Texas Scorecard by Michael Quinn Sullivan January 20, 2020

Judges should have the courage to be accountable to the voters, and risk being removed from office should they let their personal biases be put ahead of the citizens.

The Texas Constitution guarantees Texans the right to select their judges at the ballot box. In recent years, it has become fashionable in crony-elitist circles to denigrate Texas’ method of judicial selection. After all, you can’t trust mere citizens with the courts, right?

During the 2019 legislative session, the House and Senate voted for—and the governor signed—legislation creating a commission to study Texas’ judicial selection process. Only 11 members of the House and six members of the Senate opposed the legislation.

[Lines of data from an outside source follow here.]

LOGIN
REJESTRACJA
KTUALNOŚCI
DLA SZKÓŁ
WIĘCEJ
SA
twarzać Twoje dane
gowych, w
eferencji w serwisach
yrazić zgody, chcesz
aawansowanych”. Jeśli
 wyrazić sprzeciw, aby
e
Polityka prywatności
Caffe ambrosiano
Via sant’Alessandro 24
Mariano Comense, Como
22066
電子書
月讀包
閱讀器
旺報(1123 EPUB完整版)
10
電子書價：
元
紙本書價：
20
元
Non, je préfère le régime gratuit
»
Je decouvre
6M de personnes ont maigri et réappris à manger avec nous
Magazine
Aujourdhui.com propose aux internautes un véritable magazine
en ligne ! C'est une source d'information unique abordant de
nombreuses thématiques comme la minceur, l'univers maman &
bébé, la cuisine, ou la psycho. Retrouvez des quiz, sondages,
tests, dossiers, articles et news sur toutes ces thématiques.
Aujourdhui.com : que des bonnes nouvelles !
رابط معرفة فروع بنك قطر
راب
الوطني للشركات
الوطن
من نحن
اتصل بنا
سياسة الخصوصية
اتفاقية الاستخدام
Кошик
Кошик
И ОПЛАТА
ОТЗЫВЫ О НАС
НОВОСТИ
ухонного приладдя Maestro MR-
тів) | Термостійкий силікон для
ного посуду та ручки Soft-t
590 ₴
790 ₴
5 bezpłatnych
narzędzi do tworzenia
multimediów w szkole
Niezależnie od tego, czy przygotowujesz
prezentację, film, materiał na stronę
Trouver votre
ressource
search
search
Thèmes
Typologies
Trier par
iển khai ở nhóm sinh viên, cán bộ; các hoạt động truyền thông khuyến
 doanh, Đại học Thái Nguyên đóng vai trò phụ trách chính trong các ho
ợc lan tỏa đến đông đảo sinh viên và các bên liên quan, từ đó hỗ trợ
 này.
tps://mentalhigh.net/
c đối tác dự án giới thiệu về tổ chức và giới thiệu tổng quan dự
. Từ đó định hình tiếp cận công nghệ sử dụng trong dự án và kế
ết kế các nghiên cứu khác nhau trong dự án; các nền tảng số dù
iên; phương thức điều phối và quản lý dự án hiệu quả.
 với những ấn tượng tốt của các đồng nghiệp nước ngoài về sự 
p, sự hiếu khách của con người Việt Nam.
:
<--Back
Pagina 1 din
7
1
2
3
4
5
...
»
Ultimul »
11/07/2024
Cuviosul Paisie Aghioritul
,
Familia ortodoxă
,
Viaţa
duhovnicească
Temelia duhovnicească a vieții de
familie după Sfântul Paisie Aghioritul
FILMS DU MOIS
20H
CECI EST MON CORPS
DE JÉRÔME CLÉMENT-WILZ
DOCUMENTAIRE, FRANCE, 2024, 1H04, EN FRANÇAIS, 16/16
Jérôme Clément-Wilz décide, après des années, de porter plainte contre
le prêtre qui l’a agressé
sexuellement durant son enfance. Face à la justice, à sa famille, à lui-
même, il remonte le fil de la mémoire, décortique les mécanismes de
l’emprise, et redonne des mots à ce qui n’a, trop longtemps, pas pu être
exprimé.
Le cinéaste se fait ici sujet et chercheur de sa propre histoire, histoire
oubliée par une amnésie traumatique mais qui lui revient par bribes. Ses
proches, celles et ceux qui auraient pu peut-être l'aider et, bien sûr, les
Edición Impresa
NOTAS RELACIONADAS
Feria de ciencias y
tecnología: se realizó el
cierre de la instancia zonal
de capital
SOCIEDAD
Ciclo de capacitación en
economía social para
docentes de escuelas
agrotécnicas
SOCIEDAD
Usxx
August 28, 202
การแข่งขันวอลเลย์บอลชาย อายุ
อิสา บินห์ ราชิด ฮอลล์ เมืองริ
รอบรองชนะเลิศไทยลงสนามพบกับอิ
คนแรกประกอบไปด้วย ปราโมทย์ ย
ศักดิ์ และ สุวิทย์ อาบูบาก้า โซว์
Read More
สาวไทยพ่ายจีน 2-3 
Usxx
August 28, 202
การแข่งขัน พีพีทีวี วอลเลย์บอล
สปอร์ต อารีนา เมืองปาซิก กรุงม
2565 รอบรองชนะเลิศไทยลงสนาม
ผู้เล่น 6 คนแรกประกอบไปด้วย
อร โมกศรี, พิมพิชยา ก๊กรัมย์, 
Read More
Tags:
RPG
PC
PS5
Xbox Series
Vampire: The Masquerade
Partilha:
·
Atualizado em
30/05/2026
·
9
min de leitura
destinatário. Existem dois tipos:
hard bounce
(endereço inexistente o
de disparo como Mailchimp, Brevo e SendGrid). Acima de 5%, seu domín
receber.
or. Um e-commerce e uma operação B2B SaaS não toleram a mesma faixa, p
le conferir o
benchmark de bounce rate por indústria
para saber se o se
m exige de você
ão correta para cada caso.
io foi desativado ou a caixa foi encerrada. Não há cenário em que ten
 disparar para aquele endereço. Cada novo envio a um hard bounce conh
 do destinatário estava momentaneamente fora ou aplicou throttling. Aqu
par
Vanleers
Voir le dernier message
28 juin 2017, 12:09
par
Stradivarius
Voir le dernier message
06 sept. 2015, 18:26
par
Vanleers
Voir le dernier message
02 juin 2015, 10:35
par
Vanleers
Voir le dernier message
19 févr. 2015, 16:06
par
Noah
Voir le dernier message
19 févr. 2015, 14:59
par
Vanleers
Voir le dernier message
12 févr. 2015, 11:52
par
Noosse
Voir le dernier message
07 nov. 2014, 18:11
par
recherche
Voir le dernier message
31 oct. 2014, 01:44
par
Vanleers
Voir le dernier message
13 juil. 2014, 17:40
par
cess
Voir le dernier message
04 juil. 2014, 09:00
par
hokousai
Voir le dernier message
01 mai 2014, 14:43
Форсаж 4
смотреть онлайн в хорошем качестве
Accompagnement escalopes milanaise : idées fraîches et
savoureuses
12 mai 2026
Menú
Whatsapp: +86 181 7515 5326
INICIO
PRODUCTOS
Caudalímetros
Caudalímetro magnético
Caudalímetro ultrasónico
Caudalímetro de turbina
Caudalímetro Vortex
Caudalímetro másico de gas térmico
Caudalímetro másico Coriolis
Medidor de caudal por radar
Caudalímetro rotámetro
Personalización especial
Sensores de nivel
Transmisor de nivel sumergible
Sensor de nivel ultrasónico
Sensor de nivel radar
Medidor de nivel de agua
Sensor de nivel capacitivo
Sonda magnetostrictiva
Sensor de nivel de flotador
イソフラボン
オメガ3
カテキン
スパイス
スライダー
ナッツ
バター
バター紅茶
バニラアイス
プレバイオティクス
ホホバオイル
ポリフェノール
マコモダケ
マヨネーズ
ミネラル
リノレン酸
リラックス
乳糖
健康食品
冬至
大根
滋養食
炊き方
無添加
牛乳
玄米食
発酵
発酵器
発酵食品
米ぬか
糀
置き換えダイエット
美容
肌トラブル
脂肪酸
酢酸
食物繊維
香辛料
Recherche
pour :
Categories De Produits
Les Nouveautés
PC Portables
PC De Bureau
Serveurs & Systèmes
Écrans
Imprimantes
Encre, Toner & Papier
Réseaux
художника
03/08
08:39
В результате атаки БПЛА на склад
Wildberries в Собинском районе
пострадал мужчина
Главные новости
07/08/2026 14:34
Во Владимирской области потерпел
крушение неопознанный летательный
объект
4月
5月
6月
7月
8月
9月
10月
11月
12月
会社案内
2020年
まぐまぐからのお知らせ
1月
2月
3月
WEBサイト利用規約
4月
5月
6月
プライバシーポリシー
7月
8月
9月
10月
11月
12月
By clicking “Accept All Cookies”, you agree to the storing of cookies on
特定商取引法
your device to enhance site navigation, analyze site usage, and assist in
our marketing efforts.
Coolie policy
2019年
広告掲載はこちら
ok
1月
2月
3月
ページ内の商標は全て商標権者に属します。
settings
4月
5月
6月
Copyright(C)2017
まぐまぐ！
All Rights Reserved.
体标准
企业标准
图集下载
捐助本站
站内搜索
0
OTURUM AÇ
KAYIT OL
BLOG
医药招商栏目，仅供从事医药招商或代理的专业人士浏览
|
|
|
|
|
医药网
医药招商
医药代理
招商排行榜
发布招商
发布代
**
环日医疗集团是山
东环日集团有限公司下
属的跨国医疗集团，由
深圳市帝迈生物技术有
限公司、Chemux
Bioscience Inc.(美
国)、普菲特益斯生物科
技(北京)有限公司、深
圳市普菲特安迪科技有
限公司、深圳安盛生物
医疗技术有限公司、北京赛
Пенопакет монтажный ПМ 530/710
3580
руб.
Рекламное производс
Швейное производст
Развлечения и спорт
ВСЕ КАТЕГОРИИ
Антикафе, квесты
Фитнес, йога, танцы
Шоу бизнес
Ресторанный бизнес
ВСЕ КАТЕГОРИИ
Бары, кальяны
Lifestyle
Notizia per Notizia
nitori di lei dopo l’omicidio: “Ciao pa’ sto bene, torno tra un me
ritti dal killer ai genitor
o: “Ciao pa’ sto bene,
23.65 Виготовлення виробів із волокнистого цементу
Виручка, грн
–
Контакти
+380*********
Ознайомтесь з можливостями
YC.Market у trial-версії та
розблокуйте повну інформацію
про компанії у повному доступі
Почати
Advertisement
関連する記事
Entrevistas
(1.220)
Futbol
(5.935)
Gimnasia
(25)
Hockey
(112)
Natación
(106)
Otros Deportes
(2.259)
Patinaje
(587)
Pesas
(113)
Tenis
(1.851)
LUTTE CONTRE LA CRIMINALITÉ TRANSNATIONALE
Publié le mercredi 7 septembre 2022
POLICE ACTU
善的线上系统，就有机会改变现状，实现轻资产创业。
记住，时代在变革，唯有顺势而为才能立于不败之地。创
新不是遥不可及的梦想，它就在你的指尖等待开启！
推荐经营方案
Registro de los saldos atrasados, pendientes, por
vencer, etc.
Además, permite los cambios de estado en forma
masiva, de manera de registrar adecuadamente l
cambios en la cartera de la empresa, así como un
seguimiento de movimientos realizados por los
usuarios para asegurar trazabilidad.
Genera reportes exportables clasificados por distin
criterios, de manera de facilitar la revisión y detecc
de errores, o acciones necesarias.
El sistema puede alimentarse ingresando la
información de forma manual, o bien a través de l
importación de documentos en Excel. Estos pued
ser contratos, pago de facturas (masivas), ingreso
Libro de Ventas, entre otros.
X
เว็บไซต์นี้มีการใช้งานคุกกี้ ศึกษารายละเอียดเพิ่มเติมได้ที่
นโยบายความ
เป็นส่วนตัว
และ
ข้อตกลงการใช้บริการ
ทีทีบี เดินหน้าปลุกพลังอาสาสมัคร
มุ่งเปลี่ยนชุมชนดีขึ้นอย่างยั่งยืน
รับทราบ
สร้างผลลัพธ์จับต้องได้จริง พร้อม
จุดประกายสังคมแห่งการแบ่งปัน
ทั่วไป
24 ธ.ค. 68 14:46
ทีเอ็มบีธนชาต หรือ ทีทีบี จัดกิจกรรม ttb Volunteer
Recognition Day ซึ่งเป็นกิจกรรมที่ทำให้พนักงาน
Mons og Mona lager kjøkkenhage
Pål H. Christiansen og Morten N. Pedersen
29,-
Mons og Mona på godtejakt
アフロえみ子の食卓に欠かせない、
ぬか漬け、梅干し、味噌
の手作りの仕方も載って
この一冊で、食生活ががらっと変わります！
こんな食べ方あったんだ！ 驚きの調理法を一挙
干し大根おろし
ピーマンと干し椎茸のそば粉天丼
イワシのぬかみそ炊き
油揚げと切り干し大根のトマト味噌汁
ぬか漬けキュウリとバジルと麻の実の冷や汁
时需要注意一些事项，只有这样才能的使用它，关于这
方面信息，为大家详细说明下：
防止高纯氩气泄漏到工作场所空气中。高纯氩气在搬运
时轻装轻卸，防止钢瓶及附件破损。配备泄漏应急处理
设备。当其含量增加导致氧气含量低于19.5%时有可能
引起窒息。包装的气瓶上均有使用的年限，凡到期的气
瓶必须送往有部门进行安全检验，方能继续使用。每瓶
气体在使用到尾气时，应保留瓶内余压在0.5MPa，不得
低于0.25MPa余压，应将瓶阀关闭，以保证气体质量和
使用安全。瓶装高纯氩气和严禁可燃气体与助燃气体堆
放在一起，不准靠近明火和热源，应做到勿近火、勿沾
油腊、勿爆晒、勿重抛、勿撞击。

The commission is comprised of several House and Senate members, as well as individuals appointed by the governor, lieutenant governor, and House speaker.

At the commission’s first meeting two weeks ago, several appointed members let it slip that they wanted to remove the “party label” from judges. That’s been put forward in the past as the first step to taking judicial slots off the ballot altogether. Lt. Gov. Dan Patrick quickly—and correctly—rejected that notion. After all, the Republican Party of Texas’ platform explicitly calls for protecting the right of citizens to elect judges.

Those who want to end judicial elections say judges should be “independent” of the electorate. But why? The citizens are sovereign in our republic, not the judiciary. Yes, the judiciary should be independent of the executive and legislative branches, but all three branches should be subservient to the law and the citizenry.